Les larmes me brûlent les yeux, ma gorge se serre en repensant à tout ce que je subis au quotidien et dont il ignore tout.

— Je... je suis désolée, je ne sais pas pourquoi je suis dans cet état. Ce n'est pas facile tous les jours, je crois que la fatigue devient plus intense. J'aimerais tellement te serrer dans mes bras en ce moment, tu ne peux pas imaginer à quel point. Enfin bref, j'espère que tu vas bien. Appelle-moi dès que tu peux. Je t'aime fort.

***

La sonnerie de mon appartement retentit et me fait sursauter. Je suis réveillée depuis un moment, mais je n'ai pas beaucoup dormi, pour être honnête. Comme chaque jour, j'étais perdue dans mes pensées.

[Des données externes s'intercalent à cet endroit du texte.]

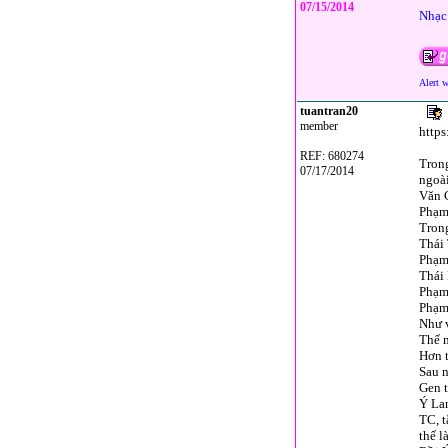
07/15/2014
Nhạc 
Alert 
tuantran20
member
https
REF: 680274
Trong
07/17/2014
ngoà
Văn C
Phạm 
Trong
Thái 
Phạm
Thái 
Phạm 
Phạm
Như 
Thế 
Hơn 
Sau n
Gen t
Ý Lan
TC, t
thế l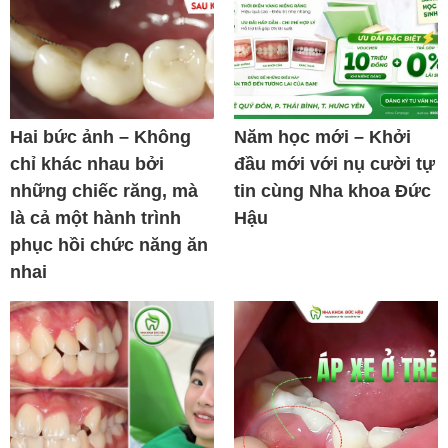
Hai bức ảnh – Không
Năm học mới – Khởi
chỉ khác nhau bởi
đầu mới với nụ cười tự
những chiếc răng, mà
tin cùng Nha khoa Đức
là cả một hành trình
Hậu
phục hồi chức năng ăn
nhai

La surprise est totale lorsque je découvre un visage familier devant moi.

— Kyle ? Tu es venu ? m'exclamé-je, sous le choc.

— Tu as appelé.

Et soudain, toute la pression s'évapore, mon cœur s'emballe et mon corps retrouve celui qu'il connaît si bien.

Je suis à nouveau chez moi.

🎞️🏄🌊🏒🩺

Ce chapitre, bien que court, était difficile à écrire sans avoir la rage ! Je déteste Lance avec une passion ! Évidemment je ne cautionne en aucun cas les propos qu'il a tenu

Mais c'était nécessaire pour montrer qu'Hollywood à ses côtés sombres et que des connard pareils existent réellement et profitent des faiblesses de certaines personnes.

Avery est manipulé et commence à tomber dans un cercle vicieux qui détruit peu à peu sa relation avec Kyle.